Doç. Dr. Soylu, yaşanan olumsuzluk ve felaketlerin yaşlılar, çocuklar ve bayanlar üzere daha kırılgan kümelerde daha ağır gerilim ve derde yol açabildiğini söyledi.
‘TOPLUMDA İNANÇ DUYGUSU İNŞA EDİLMELİ’
Toplum sıhhatini müdafaanın büyük afetlerin yaşandığı devirlerde daha da değerli hale geldiğine dikkati çeken Doç. Dr. Soylu, “Toplum sağlığının korunmasına yönelik hem afet öncesi hem de sonrasında geçerli olabilecek kimi teklifler sıralanabilir; ruhsal takviye hizmetlerinin yaygınlaştırılması, afet bilinçliliği ve eğitim, toplumsal dayanışma ağı kurulması, kriz idaresinde uzmanların yer alması, vücut ve ruh sıhhati gereksinimlerine kapsayıcı yaklaşım ve afet sonrası toplumsal ruhsal birinci yardım. Afetlerden sonra topluma yönelik ruhsal birinci yardım hizmetlerinin yaygınlaştırılması, toplumsal travmanın tesirlerini azaltabilir. Ruhsal birinci yardım, insanların duygusal şok ve travmalarla başa çıkabilmesi için erken müdahale sağlar ve toplumsal güzelleşmeyi hızlandırabilir. Tüm bunlarla birlikte toplumun genel sıhhatini düzgünleştirmek için devletin, sivil toplum kuruluşlarının ve bireylerin birlikte çalışması büyük ehemmiyet taşır. Toplumdaki bireylerle birlikte çalışmanın mümkün olabilmesi için de toplumda inanç hissinin inşa edilmesi değer arz etmektedir” açıklamalarında bulundu.
‘YANGIN, GÜVENSİZLİK, ÇARESİZLİK, ÜMİTSİZLİK HİSLERİNİ TETİKLEDİ’
Türk Psikologlar Derneği Yönetim Kurulu Üyesi Klinik Psikolog Ekin Çakır ise tüm felaketlerin başka sıkıntılarla birleşince ruhsal sıhhati sarstığını belirtip, “Bir yandan daha uzak geleceğe ait ağır bir telaş yaşarken bir yandan her gün içinde yaşadığımız konutumuzun, iş yerimizin, kullandığımız yolların güvenliğine ait tasalar taşımaya başlıyoruz” dedi. Bolu yangını sonrasında da güvensizlik, çaresizlik, ümitsizlik üzere hislerin besbelli formda tetiklendiğini lisana getiren Çakır, “Önlenebilir her faciada gördüğümüz üzere öfke yeniden en sık rastladığımız hislerden biri. Önemli kayıplar verdiğimiz için toplumun değerli bir kısmında yasa bağlı keder ve acı de sıklıkla gördüğümüz hislerden oluyor” diye konuştu. Felaket ve aksiliklerden en çok etkilenen kümenin çocuklar olduğunu söyleyen Çakır, “Son yangın felaketinde hayatını kaybedenlerin kıymetli bir kısmının çocuk olması da maalesef çocukların var olan hassasiyetini artırıyor” dedi.
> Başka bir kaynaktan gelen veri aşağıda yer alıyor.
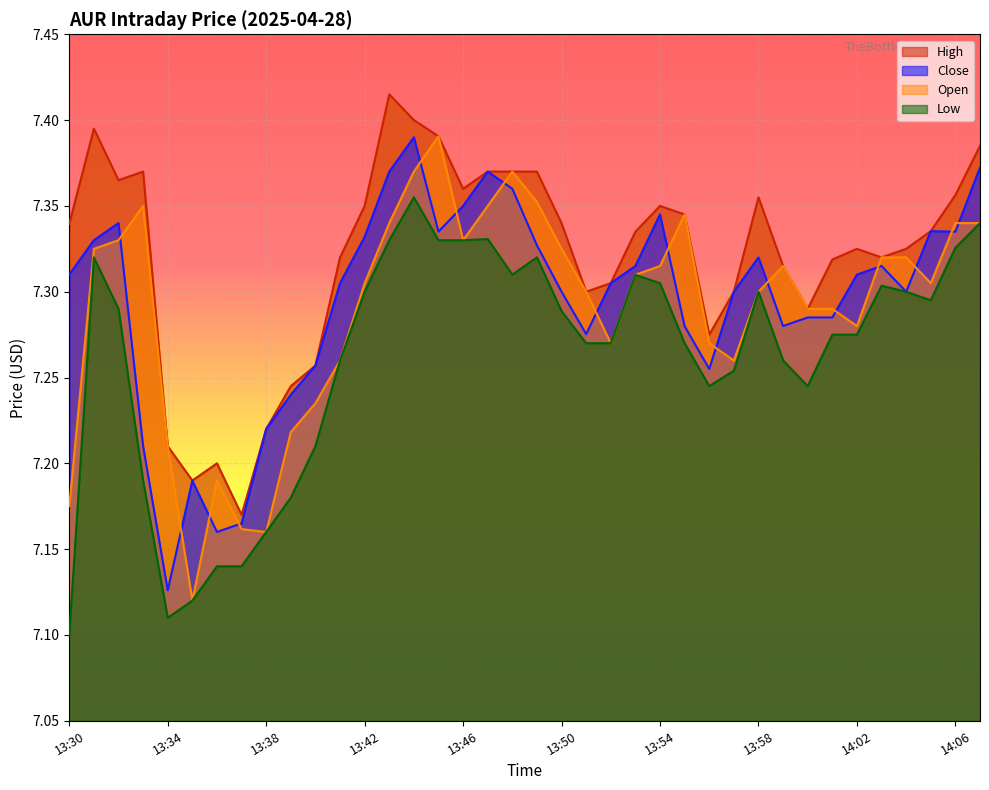

Reading left to right, extract all data points from this chart.

High: 7.3	7.4	7.4	7.4	7.2	7.2	7.2	7.2	7.2	7.2	7.3	7.3	7.3	7.4	7.4	7.4	7.4	7.4	7.4	7.4	7.3	7.3	7.3	7.3	7.3	7.3	7.3	7.3	7.4	7.3	7.3	7.3	7.3	7.3	7.3	7.3	7.4	7.4
Close: 7.3	7.3	7.3	7.2	7.1	7.2	7.2	7.2	7.2	7.2	7.3	7.3	7.3	7.4	7.4	7.3	7.3	7.4	7.4	7.3	7.3	7.3	7.3	7.3	7.3	7.3	7.3	7.3	7.3	7.3	7.3	7.3	7.3	7.3	7.3	7.3	7.3	7.4
Open: 7.2	7.3	7.3	7.3	7.2	7.1	7.2	7.2	7.2	7.2	7.2	7.3	7.3	7.3	7.4	7.4	7.3	7.3	7.4	7.4	7.3	7.3	7.3	7.3	7.3	7.3	7.3	7.3	7.3	7.3	7.3	7.3	7.3	7.3	7.3	7.3	7.3	7.3
Low: 7.1	7.3	7.3	7.2	7.1	7.1	7.1	7.1	7.2	7.2	7.2	7.3	7.3	7.3	7.4	7.3	7.3	7.3	7.3	7.3	7.3	7.3	7.3	7.3	7.3	7.3	7.2	7.3	7.3	7.3	7.2	7.3	7.3	7.3	7.3	7.3	7.3	7.3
‘GÜVENSİZLİK HİSSİ GÜNLÜK HAYATI KUŞATABİLİYOR’
Felaketlerin ‘önlenebilir’ ya da ‘gerekli tedbirler alındığında kayıpların daha az olması’ fikrinin toplumdaki güvensizlik hissini beslediğini vurgulayan Çakır, “Bu güvensizlik hissi giderek günlük hayatı kuşatan bir noktaya gelebiliyor. Beşerler kendi denetim alanlarında olmayan şeyleri denetim etmek için çabalıyor, denetim edemediği noktalarda ağır bir çaresizlik hissiyle baş başa kalıyor. Tüm bunlar bir ortaya geldiğinde ne yazık ki ‘felaketlerde ziyan görebilirim’ algısı güçleniyor. Olayın üzerinden belli bir müddet geçtiğinde tesiri azalabiliyor lakin genel tabloya baktığımızda giderek biriken bir tesirden bahsetmek mümkün görünüyor” diye konuştu.